Außerdem meint Accountability eine Form von gelebter Rechenschaftspflicht, die sich als Selbstverpflichtung aus den Grundüberzeugungen einer NPO ergibt. So machen einige NPOs freiwillig, zum Beispiel als Mitglied eines Netzwerks, zahlreiche Informationen der Öffentlichkeit zugänglich. Auch gibt es zahlreiche Organisationen, in denen die Fundraising-Abteilungen eigene Regeln (Policy) zur Rechenschaft gegenüber ihren Fördernden oder dem Einsatz der Spenden nach bestimmten Maßstäben (Verwaltungskostenanteile, Wirkung, Qualität etc.) erarbeitet haben. Andere NPOs lassen sich dahingehend überzeugen, dass eine Selbstverpflichtung zur Transparenz - zum Beispiel ITZ - nicht nur keinen Schaden anrichten, sondern von der Außenwelt als reputationsfördernd belohnt wird.

Weitere NPOs sind in ihrem Selbstverständnis hingegen eher geschlossen und infolge dessen erst dann zu größerer Transparenz bereit, wenn der Gesetzgeber es von ihnen verlangt.
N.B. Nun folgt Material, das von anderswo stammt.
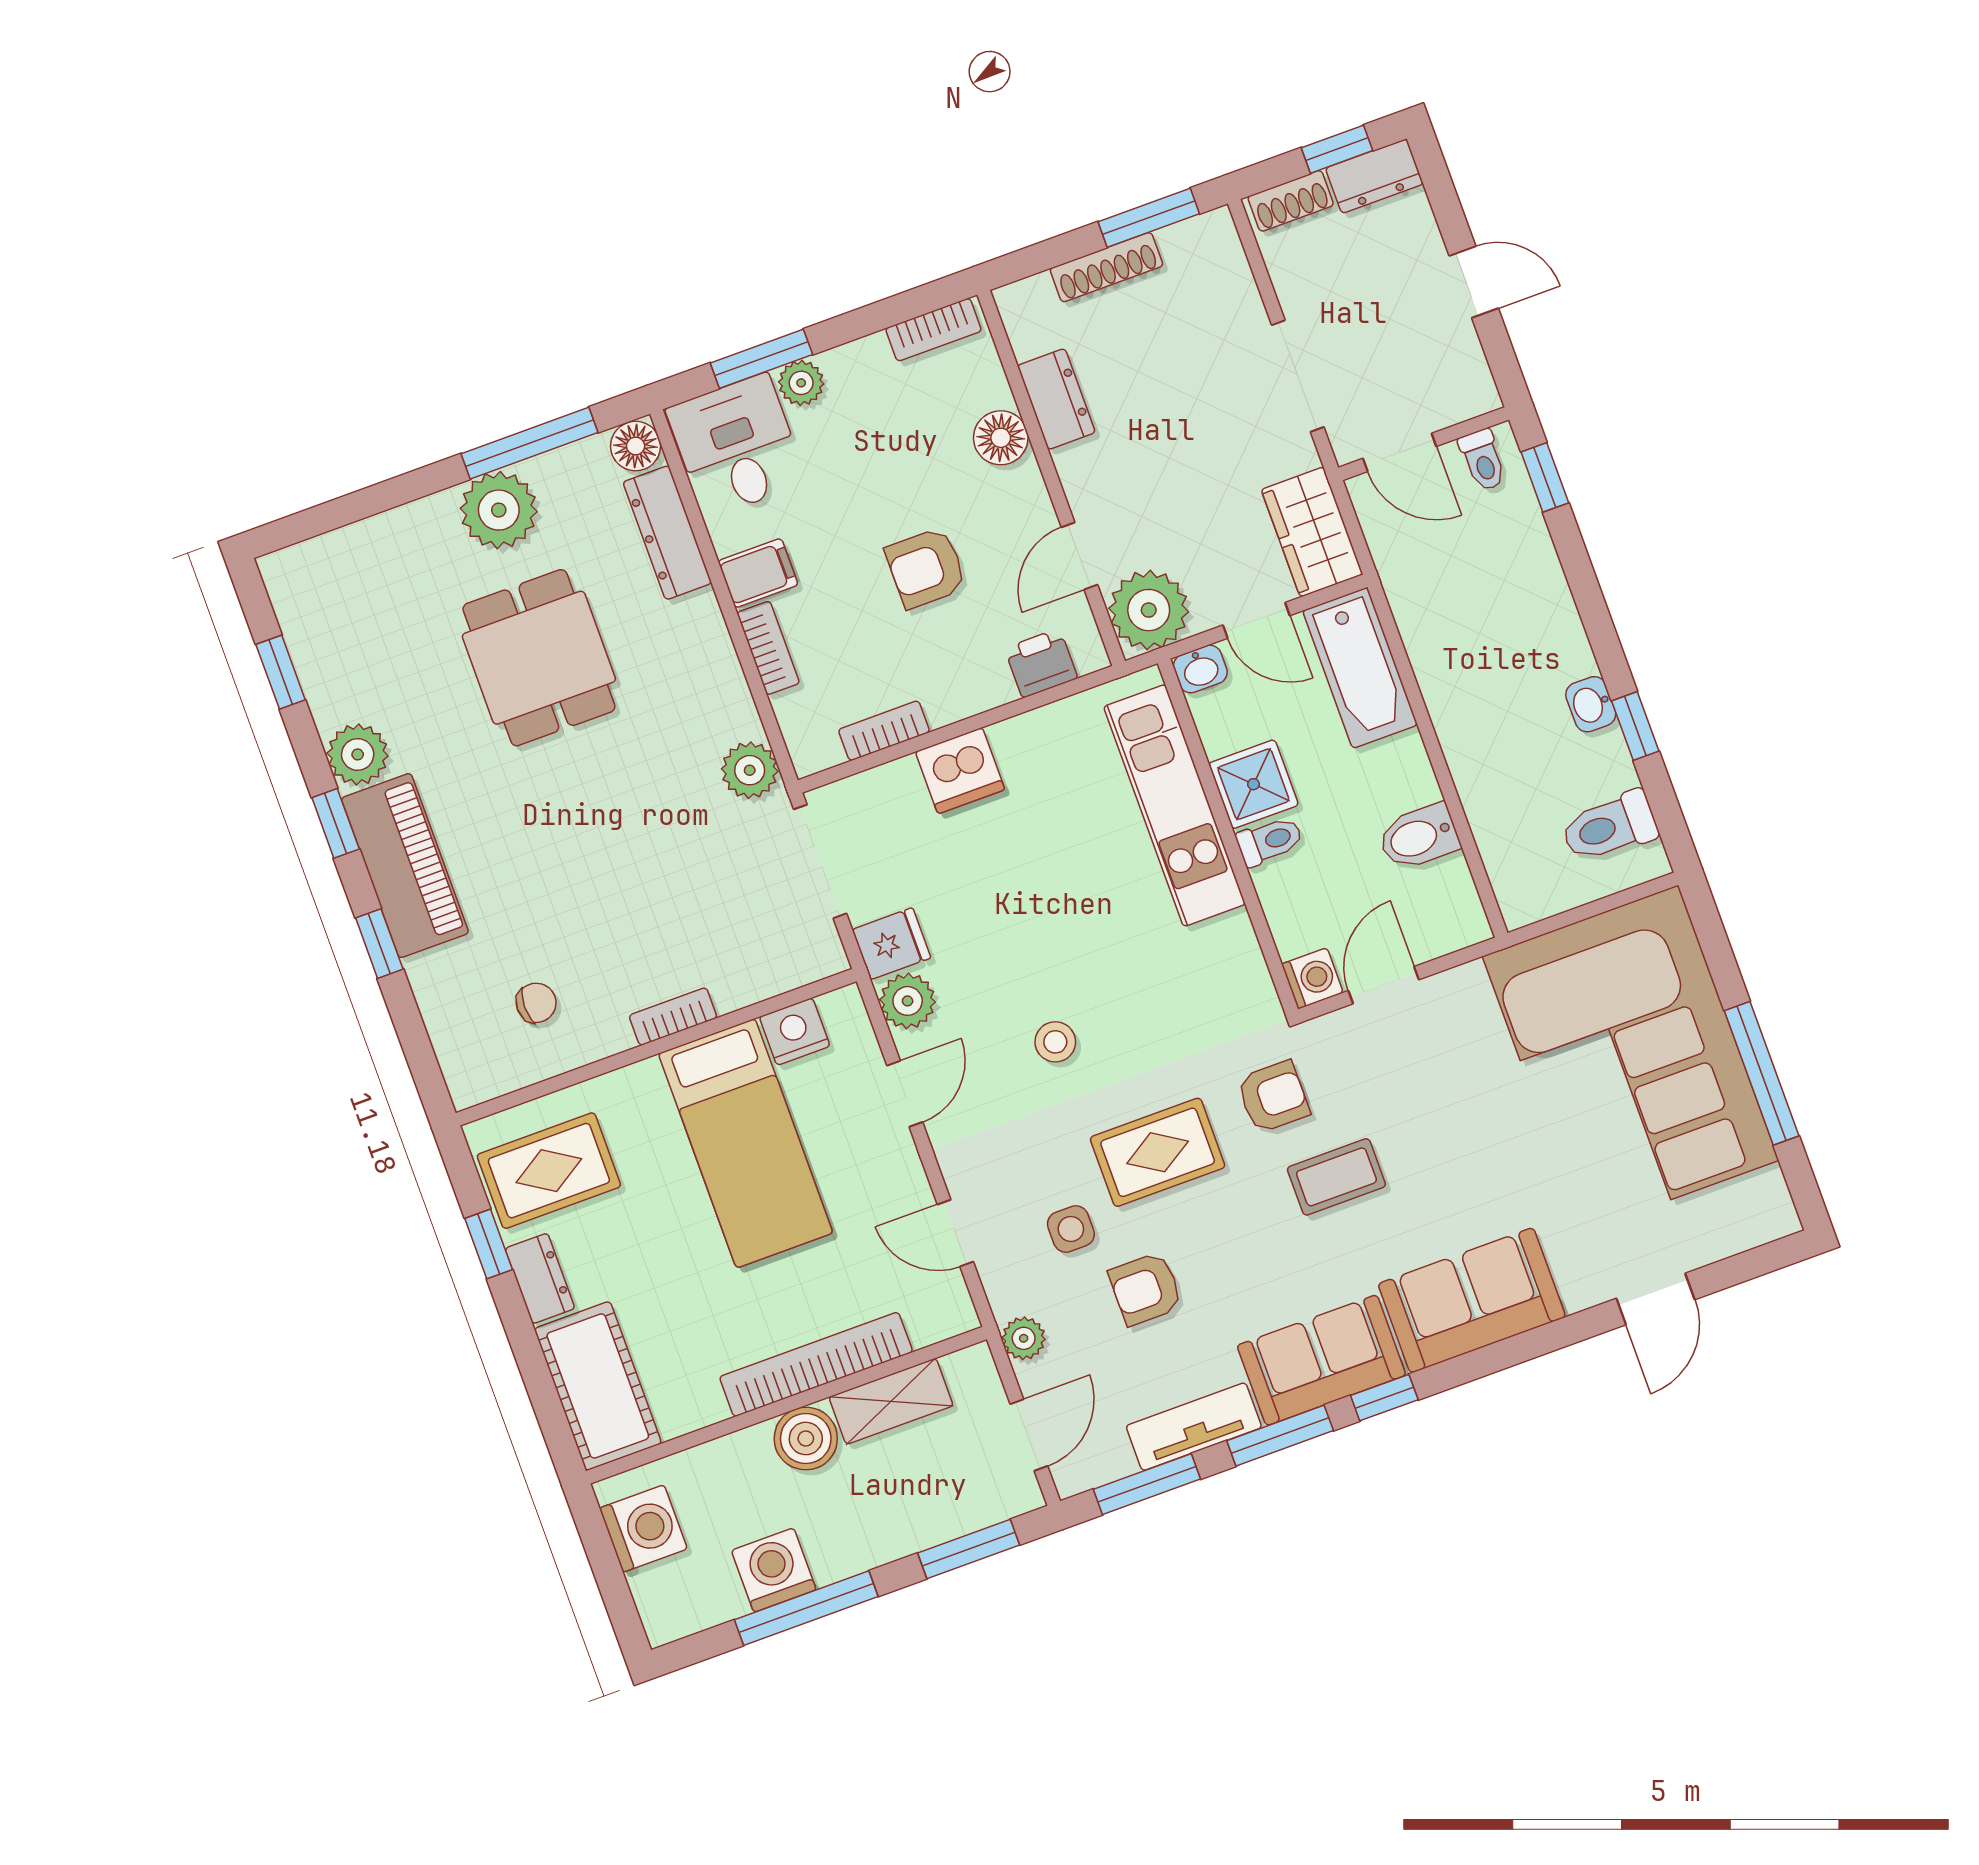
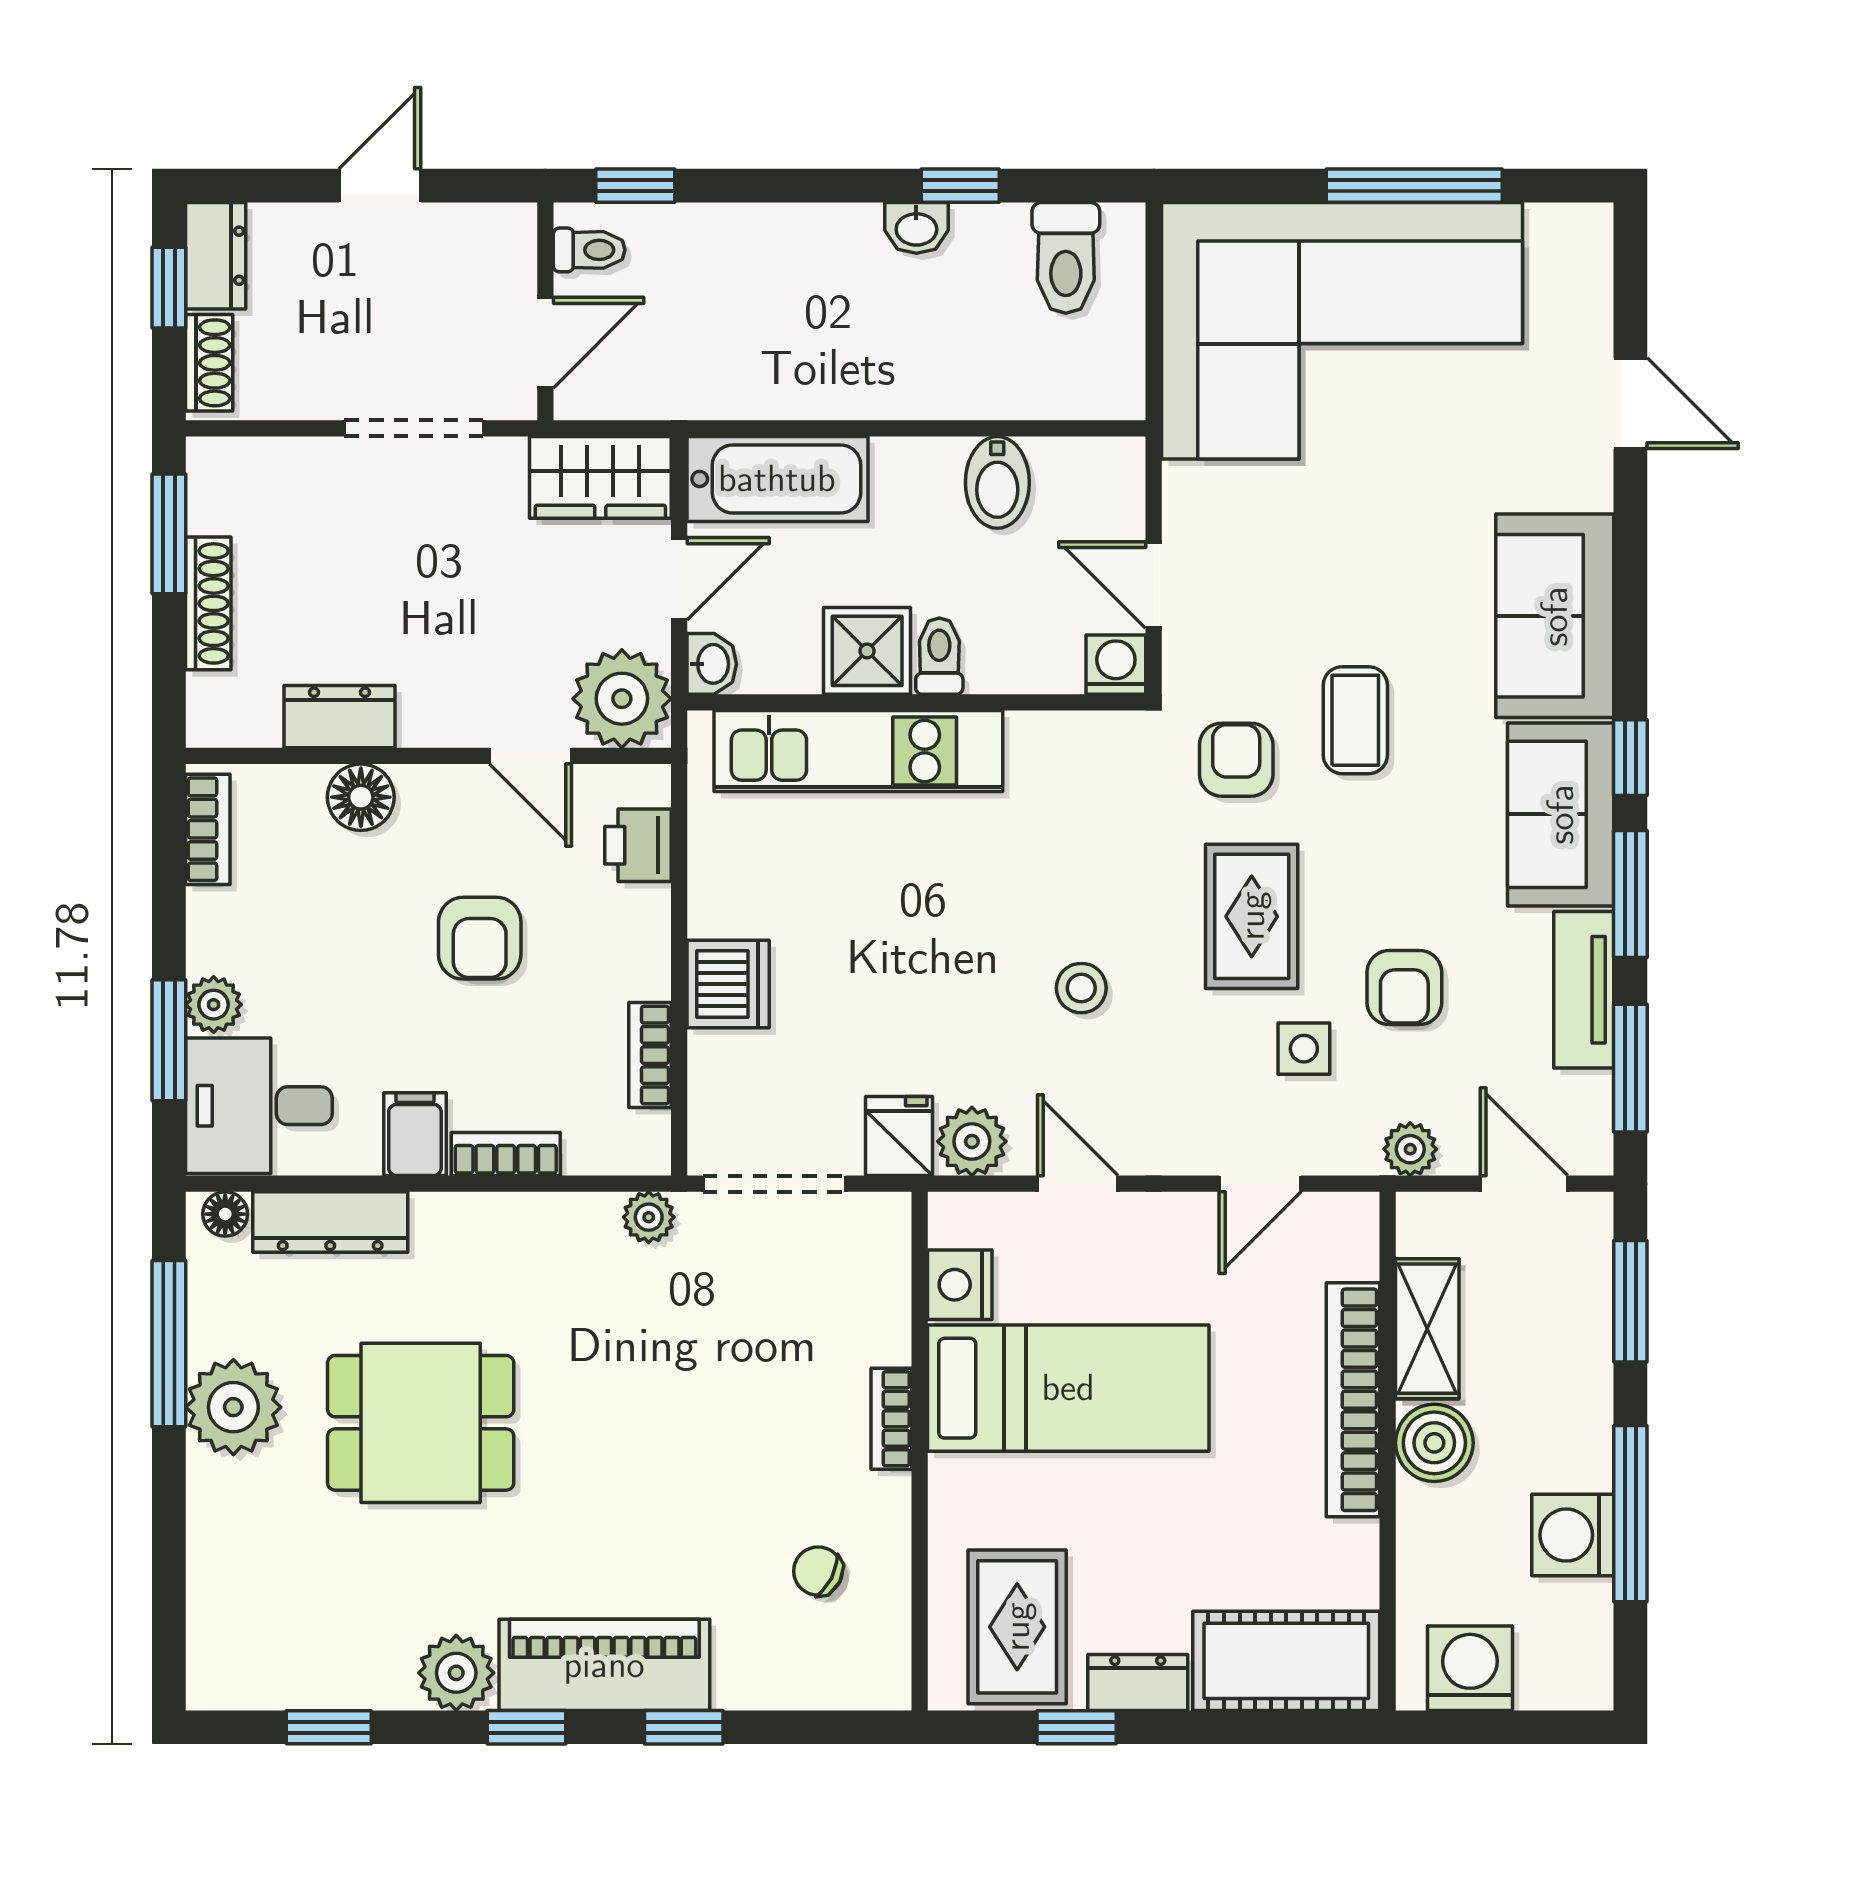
floor lamp: (636, 446) -> (225, 1214), width x0.73, depth x0.73
plant: (750, 770) -> (649, 1217), width x0.73, depth x0.73
chair: (536, 1003) -> (818, 1571), turned -63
Schwieriger zu bewerkstelligen ist jedoch eine dritte Form von Rechenschaft, die gegenüber Geldempfängern, den Nutznießenden sozialer oder entwicklungspolitischer Arbeit. Non-Profit-Governance muss die Wirkungen ihrer Leistungen näher ins Auge fassen und ebenso mit Wirkungsanalysen im Fundraising befassen.

 

Fazit

Der Prozess zur Schaffung und Implementierung geeigneter Regelungen im Rahmen einer Non-Profit-Governance muss sich auf viele unterschiedliche Handlungsfelder konzentrieren. Notwendig sind Verfahren, die partizipativ, dezentral und Selbstorganisation fördernd angelegt sind.

Die Erarbeitung eines Kodex ist zwar wichtig, aber nicht ausreichend. Die hinterlegten Regeln müssen auch gelebt und permanent weiter angepasst werden.

Essentiell sind Aussagen zur Verantwortung und zum Wettbewerb um Lösungen in fairer Kooperation. Wozu Transparenz dienen und wie weit sie gehen soll muss bewusst ausgelotet werden.